Since 1998, those in the Kingsport, Tenn., region Burdine serves have known him as “The Pool Guy.” Now focused primarily on energy, the service piece of Burdine’s business has declined significantly. But The Pool Guy still talks a lot about customer peace of mind.
A price that doesn’t change brings peace of mind. But elsewhere in the world, we find a different kind of consumer. Best-selling social-sciences author Malcolm Gladwell calls him the “maven.”
“I occasionally have customers who want to see how much a part costs and if they can purchase it somewhere else,” Hine says.
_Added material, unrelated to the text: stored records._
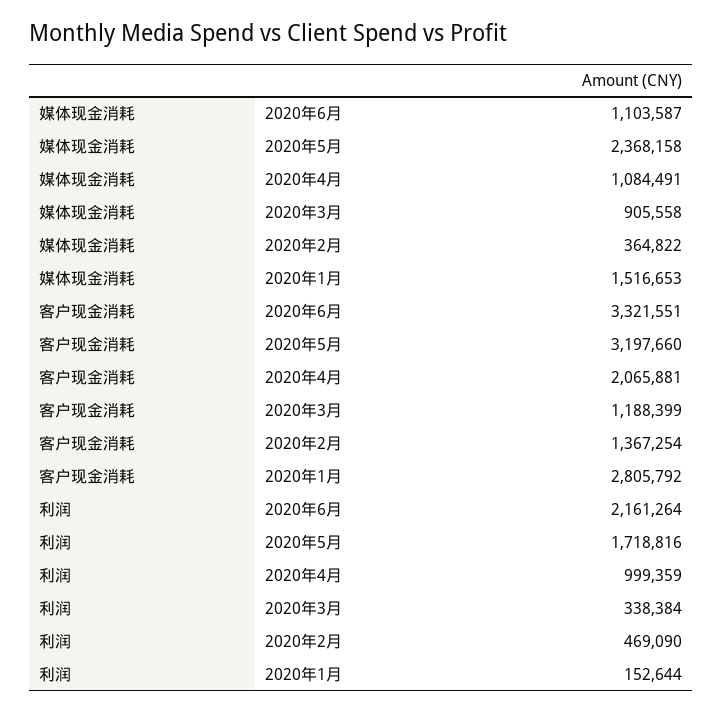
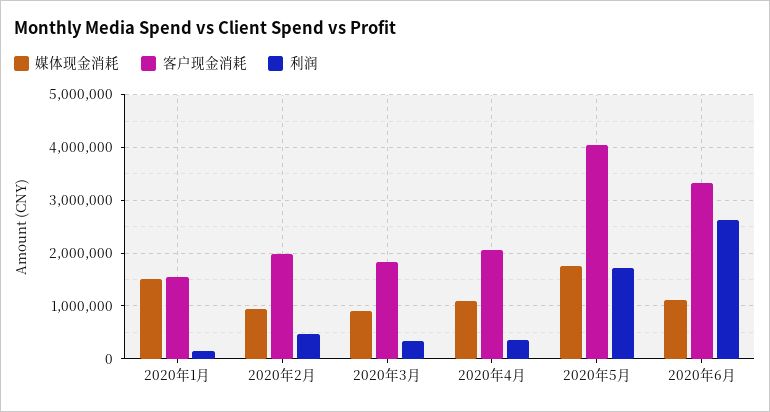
  {
    "媒体现金消耗": {
      "2020年6月": 1103587,
-     "2020年5月": 2368158,
+     "2020年5月": 1800000,
      "2020年4月": 1084491,
      "2020年3月": 905558,
-     "2020年2月": 364822,
+     "2020年2月": 1000000,
      "2020年1月": 1516653
    },
    "客户现金消耗": {
      "2020年6月": 3321551,
-     "2020年5月": 3197660,
+     "2020年5月": 4000000,
      "2020年4月": 2065881,
-     "2020年3月": 1188399,
+     "2020年3月": 1800000,
-     "2020年2月": 1367254,
+     "2020年2月": 2000000,
-     "2020年1月": 2805792
+     "2020年1月": 1600000
    },
    "利润": {
-     "2020年6月": 2161264,
+     "2020年6月": 2600000,
      "2020年5月": 1718816,
-     "2020年4月": 999359,
+     "2020年4月": 400000,
      "2020年3月": 338384,
      "2020年2月": 469090,
      "2020年1月": 152644
    }
  }

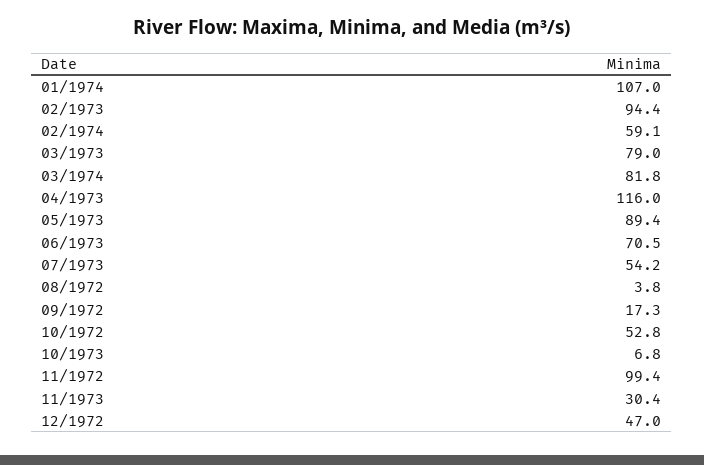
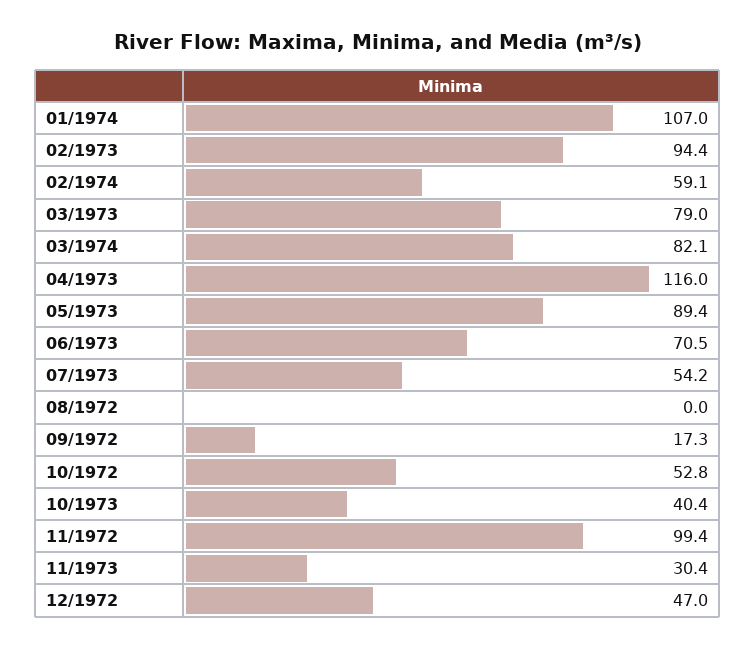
  {
    "01/1974": 107,
    "02/1973": 94.4,
    "02/1974": 59.1,
    "03/1973": 79,
-   "03/1974": 81.8,
+   "03/1974": 82.1,
    "04/1973": 116,
    "05/1973": 89.4,
    "06/1973": 70.5,
    "07/1973": 54.2,
-   "08/1972": 3.8,
+   "08/1972": 0,
    "09/1972": 17.3,
    "10/1972": 52.8,
-   "10/1973": 6.8,
+   "10/1973": 40.4,
    "11/1972": 99.4,
    "11/1973": 30.4,
    "12/1972": 47
  }

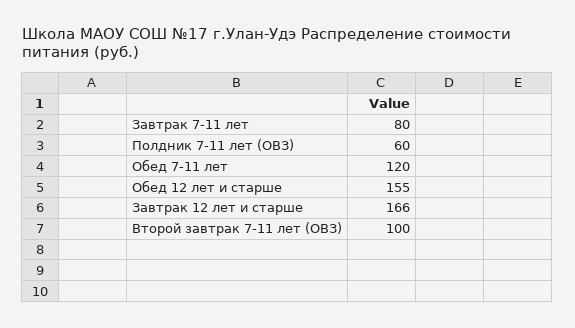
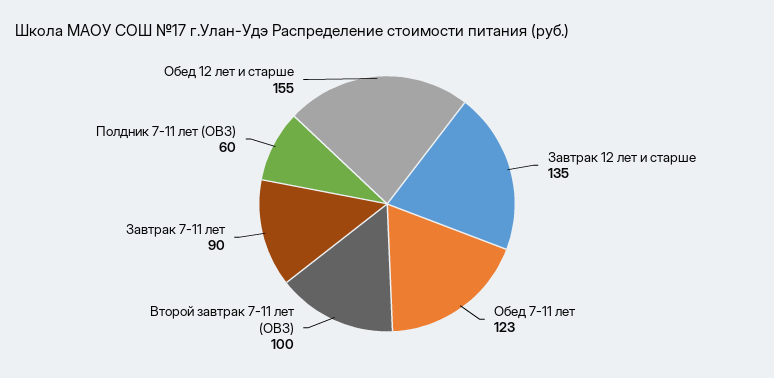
  {
-   "Завтрак 7-11 лет": 80,
+   "Завтрак 7-11 лет": 90,
    "Полдник 7-11 лет (ОВЗ)": 60,
-   "Обед 7-11 лет": 120,
+   "Обед 7-11 лет": 123,
    "Обед 12 лет и старше": 155,
-   "Завтрак 12 лет и старше": 166,
+   "Завтрак 12 лет и старше": 135,
    "Второй завтрак 7-11 лет (ОВЗ)": 100
  }

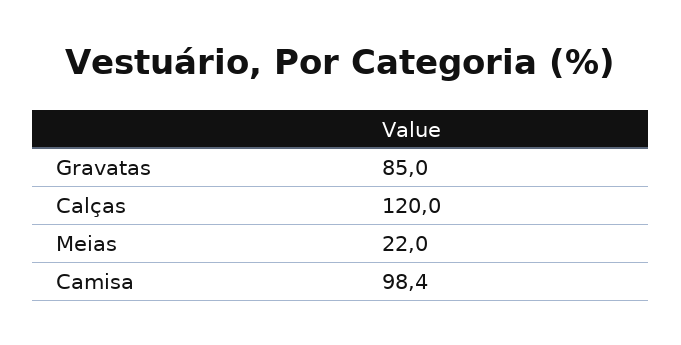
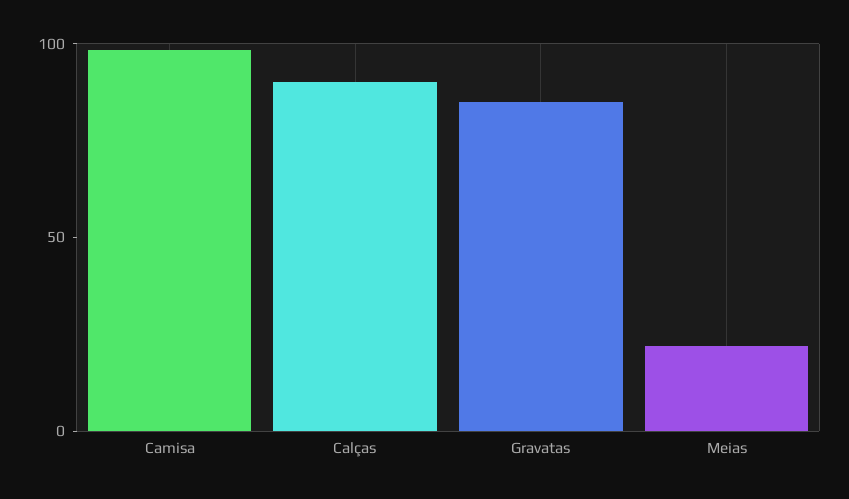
  {
    "Gravatas": 85,
-   "Calças": 120,
+   "Calças": 90,
    "Meias": 22,
    "Camisa": 98.4
  }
Gladwell describes the maven as almost “pathologically helpful.” They take the time to gather information on their own and then share it with everyone. These people are not likely to be the consumers who achieve peace of mind from a flat rate. Instead, they’re more liable to research the specificities of the job and the contractor’s methods and then look for someone else to do it cheaper and more efficiently.
Flat-rate pricing can’t completely stop consumers from bickering and arguing with their contractors, but it may wipe out haggling.
Of course, a service company need not employ a Callahan Roach to write its pricing Bible, but some service companies do find a professionally printed sourcebook adds legitimacy to their quotes.
“At first, it bothered me dragging around the flat-rate book,” Hine says. “I did that for a few months. Then [as I memorized prices], I just started leaving it in the van.”
Callahan Roach makes no two manuals exactly the same. Every price in every book reflects what that individual installer needs to remain profitable, taking into account labor and part costs, and the contractor’s own markup. A database tracks parts for every major supplier, updating the number and price of those parts almost daily.
“Flat rate has always been a growing model,” Dupuis says. “Think of how many things you do in your life with flat-rate prices: cell phones, cable TV, even going to a restaurant and getting a steak. Do you get it for less because you ordered it rare?”